Die Tatsache, dass der Minister den Chef der ILB unmittelbar vor Weihnachten, am 23.12.2011, schriftlich angewiesen hatte, „die Rettungsbeihilfe zu bewilligen“, sei vom Ministerium gegenüber dem Rechnungshof in einer Stellungnahme schlicht „nicht erwähnt“ worden.

In einem anderen Kapitel des Briefes listen die Prüfer zudem „unzutreffende Zitate und unvollständige Ausführungen in der Stellungnahme“ auf, die das Ministerium zum Rechnungsprüfbericht geschickt hatte.

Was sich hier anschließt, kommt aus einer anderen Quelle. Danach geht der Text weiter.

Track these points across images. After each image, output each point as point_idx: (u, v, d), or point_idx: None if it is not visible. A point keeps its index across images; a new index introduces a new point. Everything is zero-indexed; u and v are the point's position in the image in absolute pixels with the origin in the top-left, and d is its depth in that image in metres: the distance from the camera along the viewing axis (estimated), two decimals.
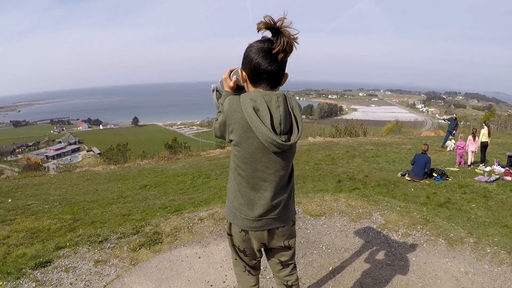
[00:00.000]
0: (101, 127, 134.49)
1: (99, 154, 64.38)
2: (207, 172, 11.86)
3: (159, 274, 3.86)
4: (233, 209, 2.02)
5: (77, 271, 4.02)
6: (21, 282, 3.80)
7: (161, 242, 4.81)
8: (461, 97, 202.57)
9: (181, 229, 5.26)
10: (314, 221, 5.25)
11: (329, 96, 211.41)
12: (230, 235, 2.14)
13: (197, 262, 4.14)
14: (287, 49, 1.73)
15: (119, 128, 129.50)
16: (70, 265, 4.17)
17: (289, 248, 2.16)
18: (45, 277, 3.88)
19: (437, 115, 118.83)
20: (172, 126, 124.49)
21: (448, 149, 13.82)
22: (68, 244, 4.78)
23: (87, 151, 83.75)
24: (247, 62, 1.81)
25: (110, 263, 4.17)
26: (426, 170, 8.45)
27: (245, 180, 1.91)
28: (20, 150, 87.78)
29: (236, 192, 1.98)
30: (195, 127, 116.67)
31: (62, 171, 19.68)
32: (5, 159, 70.42)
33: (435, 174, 8.46)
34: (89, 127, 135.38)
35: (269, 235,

Doch so viele Fehler Christoffers in Sachen Odersun auch selbst gemacht hat, stellen sich Beobachter in der Regierung zunehmend die Frage, warum das Krisenmanagement gegenüber dem Rechnungshof so erkennbar schlecht und frech war, dass die LRH-Leitung sich zu dem Brief vom 7. Januar genötigt sah.

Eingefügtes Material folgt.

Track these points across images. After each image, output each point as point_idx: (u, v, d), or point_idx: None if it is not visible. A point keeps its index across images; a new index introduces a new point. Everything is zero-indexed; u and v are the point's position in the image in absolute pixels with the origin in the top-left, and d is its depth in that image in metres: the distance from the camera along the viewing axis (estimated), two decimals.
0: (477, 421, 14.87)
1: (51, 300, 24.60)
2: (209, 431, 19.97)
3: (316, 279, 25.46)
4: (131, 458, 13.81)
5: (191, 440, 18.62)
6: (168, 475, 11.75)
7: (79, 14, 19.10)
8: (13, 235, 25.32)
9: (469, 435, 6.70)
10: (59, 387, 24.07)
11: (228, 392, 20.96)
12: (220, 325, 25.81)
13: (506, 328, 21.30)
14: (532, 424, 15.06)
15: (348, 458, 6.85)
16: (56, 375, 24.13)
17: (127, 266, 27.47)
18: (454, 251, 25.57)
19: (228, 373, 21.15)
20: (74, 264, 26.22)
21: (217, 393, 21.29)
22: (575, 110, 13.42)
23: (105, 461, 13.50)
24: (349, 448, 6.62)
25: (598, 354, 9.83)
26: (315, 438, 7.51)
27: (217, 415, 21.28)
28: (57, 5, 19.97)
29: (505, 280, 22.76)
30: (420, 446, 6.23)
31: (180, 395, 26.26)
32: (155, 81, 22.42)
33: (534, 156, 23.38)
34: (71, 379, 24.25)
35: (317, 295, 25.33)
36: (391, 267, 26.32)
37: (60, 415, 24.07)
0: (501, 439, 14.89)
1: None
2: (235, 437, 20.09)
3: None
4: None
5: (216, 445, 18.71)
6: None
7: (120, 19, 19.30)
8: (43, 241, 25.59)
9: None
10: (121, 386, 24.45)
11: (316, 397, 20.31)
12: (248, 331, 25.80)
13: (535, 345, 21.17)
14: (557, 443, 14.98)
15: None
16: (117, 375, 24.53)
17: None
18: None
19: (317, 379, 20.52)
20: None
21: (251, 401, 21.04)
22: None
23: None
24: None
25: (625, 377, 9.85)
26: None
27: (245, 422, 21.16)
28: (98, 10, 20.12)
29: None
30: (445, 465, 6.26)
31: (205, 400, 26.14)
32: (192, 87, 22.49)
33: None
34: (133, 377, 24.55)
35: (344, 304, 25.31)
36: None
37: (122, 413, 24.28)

Bei den Linken wird offen, und im Wirtschaftsministerium zumindest verdeckt, der Verdacht laut, der Minister werde nach seinen eigenen Fehlern bewusst im Regen stehen gelassen. Dafür spräche eine Begebenheit, die sich zur Jahreswende in der Kantine des Ministeriums zutrug: Dort saß Michael Richter, einst Staatssekretär und Abteilungsleiter unter CDU-Wirtschaftsminister Ulrich Junghanns, offen mit ebenfalls der CDU zugeordneten Ministeriumsmitarbeitern traut beisammen. Dabei waren auch die Verantwortlichen für die Kommunikation mit dem Rechnungshof und die seit Jahren für Solarförderung verantwortliche leitende Mitarbeiter. Richter, das macht den Fall so pikant, ist längst Staatssekretär in Sachsen-Anhalt. Dass sich ein Staatssekretär eines anderen Bundeslandes offen in die Kantine eines anderen Landes setzt und mit einstigen Vertrauten Kriegsrat hält: anderswo undenkbar.